Kolejne są co prawda nieco młodsze, ale za to nikt nawet nie udaje, że przy nich majstruje, czyli: totalna olewka.

I taka właśnie, kochane Lchlipy, Stare, Majki co macie 14 IQ, Osasunny, jest prawda: nikt waszym podnieconym kwikiem nie ma najmniejszego zamiaru się przejmować.

Bo nikt - słownie: NIKT - nie przejmuje się orzeczeniami Trybunału Konstucyjnego.

Przepraszam, że was wybudziłam z tak przyjemnych snów, ale na dłuższą metę wyjdzię wam to na zdrowie: przynajmniej zaczniecie chodzić do pracy, zamiast liczyć na napisanie genialnej powieści lub wygraną w Lotoo.

http://ppiop.rcl.gov.pl/?r=orzeczenia/index

5
5 (5)

1 Comments

Obrazek użytkownika alchymista

alchymista
Jeśli dobrze rozumiem, z tego wykazu wynika, że orzeczenia "niewykonane" to w rzeczywistości orzeczenia TK, które mają moc obowiązującą, ale nie podjęto żadnych prac legislacyjnych w przedmiocie tych orzeczeń.

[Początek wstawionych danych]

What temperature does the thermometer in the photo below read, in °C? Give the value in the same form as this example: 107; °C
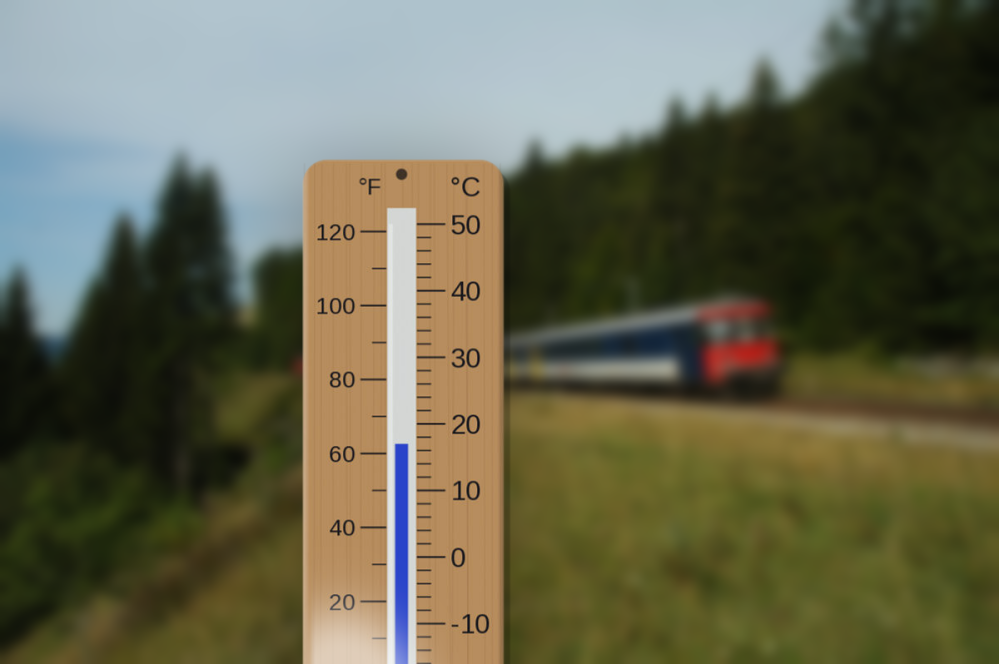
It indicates 17; °C
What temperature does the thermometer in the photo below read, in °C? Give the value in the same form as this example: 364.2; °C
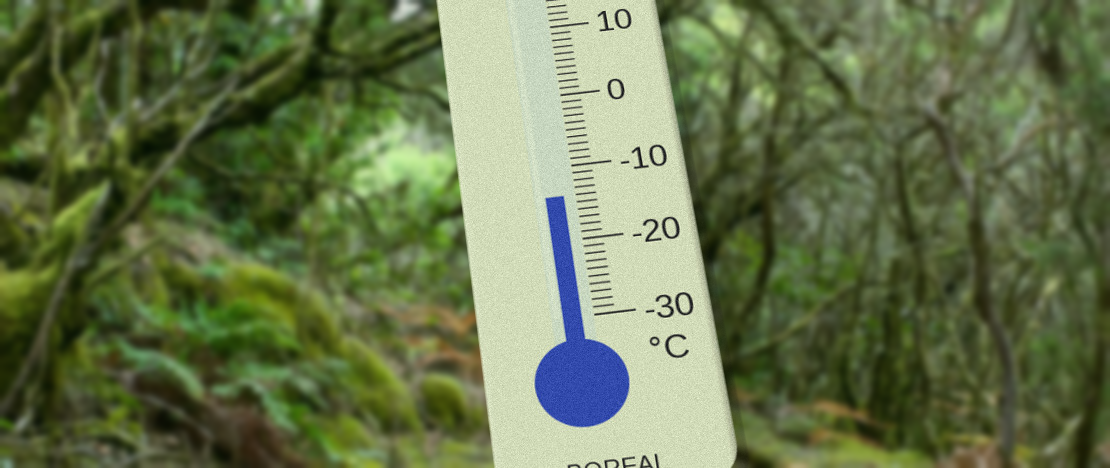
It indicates -14; °C
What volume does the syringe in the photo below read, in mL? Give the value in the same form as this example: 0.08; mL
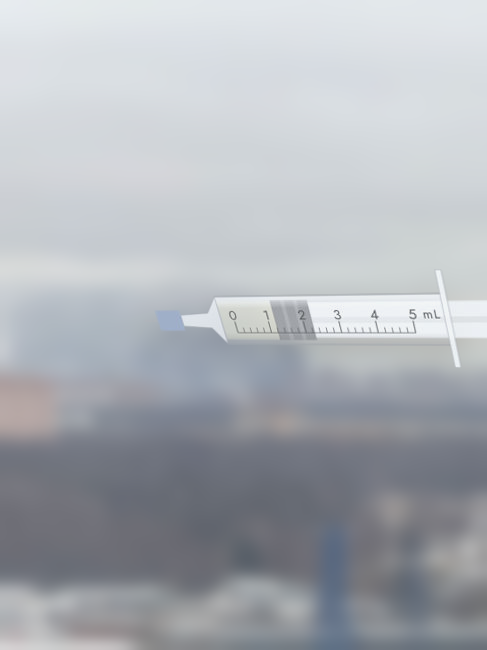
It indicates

Czyli zaskarżone fragmenty ustaw tracą moc, a ustawodawca nie próbuje podejmować znowu prac nad tymi samymi zagadnieniami tak, by zaspokoić zastrzeżenia trybunału. Inaczej mówiąc, ustawodawca po orzeczeniu TK, że tak powiem, rozkłada ręce w poczuciu kompletnej rezygnacji. Ale niestety przepis zostaje obalony, przestaje obowiązywać.

Obym sie mylił...

Nota bene skandalem są w wyrokach TK długie terminy obalania przepisów. Na przykład termin dwuletni!!! Przez dwa lata przepis ma obowiązywać, a potem "już nie". To jest dopiero poszlaka do zbadania nadużyć i łapówkarstwa.